Die Einigung über die neue INTERREG-Finanzierung bewertete Niyazi Kızılyürek ebenfalls als positiven Schritt für die interregionale und grenzüberschreitende Zusammenarbeit. „Auch, wenn immer Raum für Verbesserungen besteht, so sehen wir doch mit Genugtuung, dass der Schwerpunkt auf Umwelt- und Sozialfragen sowie auf ‚People-to-People -Projekten‘ liegt“, meint der Europaabgeordnete der zypriotischen Linkspartei AKEL, der die Linksfraktion in diesem Gesetzgebungsprozess vertrat.

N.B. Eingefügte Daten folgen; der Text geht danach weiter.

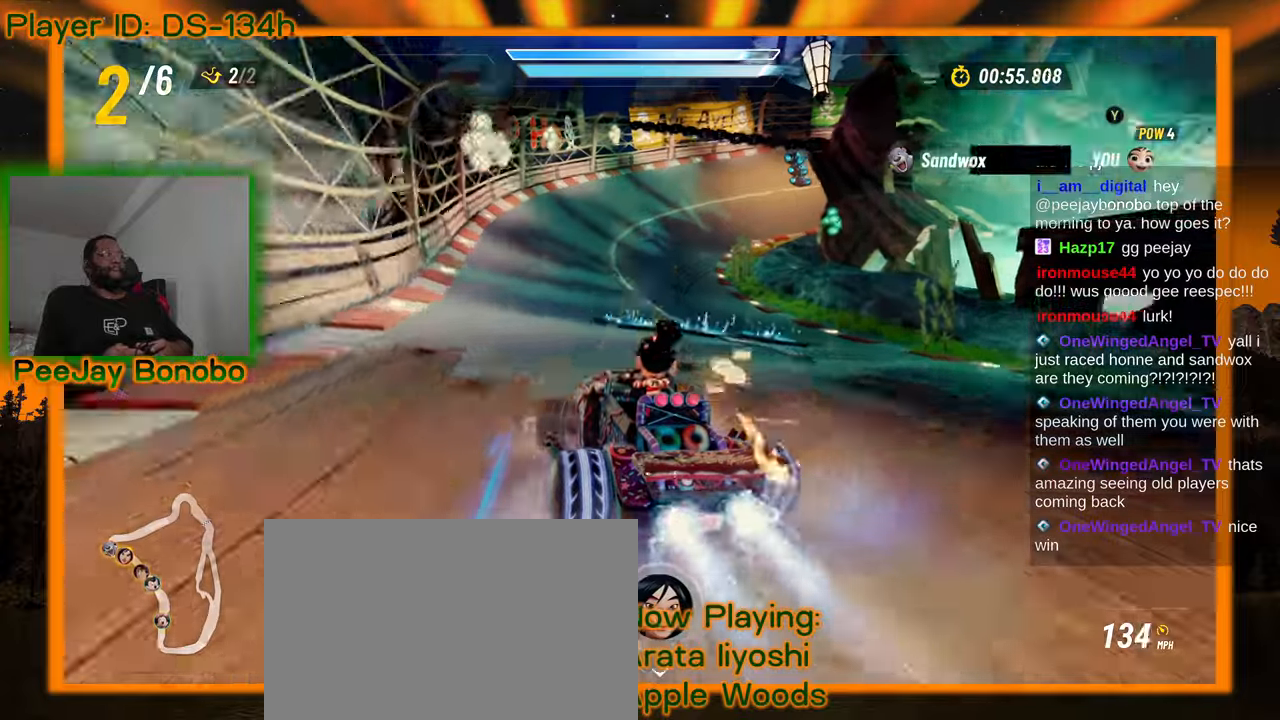
{"dt_ms": 500, "buttons": [], "left_stick": "up-right", "events": []}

Im Plenum des EP wird in der kommenden Woche aller Voraussicht nach das Übergangs-Konjunkturpaket für die COVID-19-Krise final bestätigt werden. „Mit dem REACT-EU-Fonds werden die Mitgliedstaaten in der Lage sein, hauptsächlich die sozialen Auswirkungen der derzeitigen Pandemie zu bewältigen. Die Menschen und Regionen, die am stärksten von der COVID-19-Krise betroffen sind, können nun auf schnelles und flexibles Geld von der EU hoffen“, freut sich Martina Michels, die auch hierzu als Obfrau der Linken verhandelt hatte. „Erstmals werden neue Mittel zur Bekämpfung dieser außergewöhnlichen Krise zur Verfügung stehen“.
„Younous Omarjee von der französischen Linken im Europaparlament, der als Vorsitzender des REGI-Ausschusses bei allen Trilogen dem Verhandlungsteam des Europaparlaments als wichtiger Akteur angehörte, betonte zusammenfassend für alle Strukturfonds: „Die Kohäsionspolitik ist heute die wichtigste Investitionspolitik der EU und wird das wichtigste Instrument der EU zur Umsetzung des europäischen Grünen Deals sein“.

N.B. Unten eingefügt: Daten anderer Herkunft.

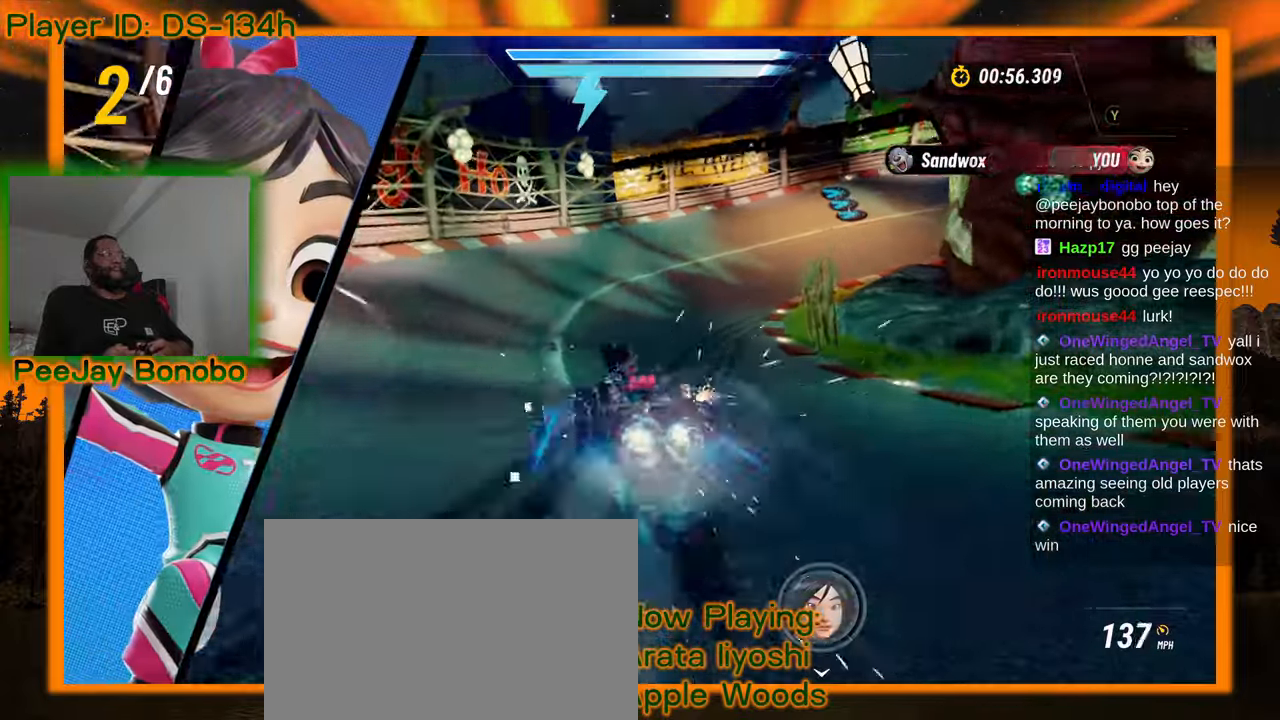
{"dt_ms": 500, "buttons": [], "left_stick": "right", "events": [[117, "left_stick", "up-left"], [334, "left_stick", "down-right"], [384, "left_stick", "right"]]}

Umso mehr enttäuscht, dass der Gesamthaushalt für die Kohäsionspolitik im Vergleich zum aktuellen Förderzeitraum Zeitraum gekürzt wurde, wenn auch weniger, als vom damaligen EU-Haushaltskommissar Günther Oettinger zunächst angedacht. Nur der rechtzeitige gemeinsame Protest der europäischen Regionen und des Europaparlaments hat Kürzungen von bis zu einem Drittel abgewandt.
Da es aufgrund der Blockaden Ungarns und Polens im Rat lange keine Einigung über den EU-Haushalt und NextGenerationEU ab 2021 gab, richteten sich alle Augen auf den EU-Gipfel am 10./11. Dezember. Denn leer würden die Fördertöpfe den Regionen natürlich wenig nützen. Nachdem es nun ein Ergebnis gibt, erwarten wir von EU und Mitgliedstaaten, dass sie ihre Verantwortung wahrnehmen, die verschiedenen Fonds rasch und gerecht vor Ort zur Verfügung zu stellen. Dass das schnelle Inkrafttreten eines wirksamen Rechtsstaatlichkeitsmechanismus zunächst der Preis für die Einigung war, deutet auf eine ernstzunehmende Entwicklung in unserer Europäischen Union. Es bleibt eine Aufgabe, die Werte von Demokratie, Menschen- und Minderheitenrechten in Europa ganz vorn auf die Tagesordnung zu stellen.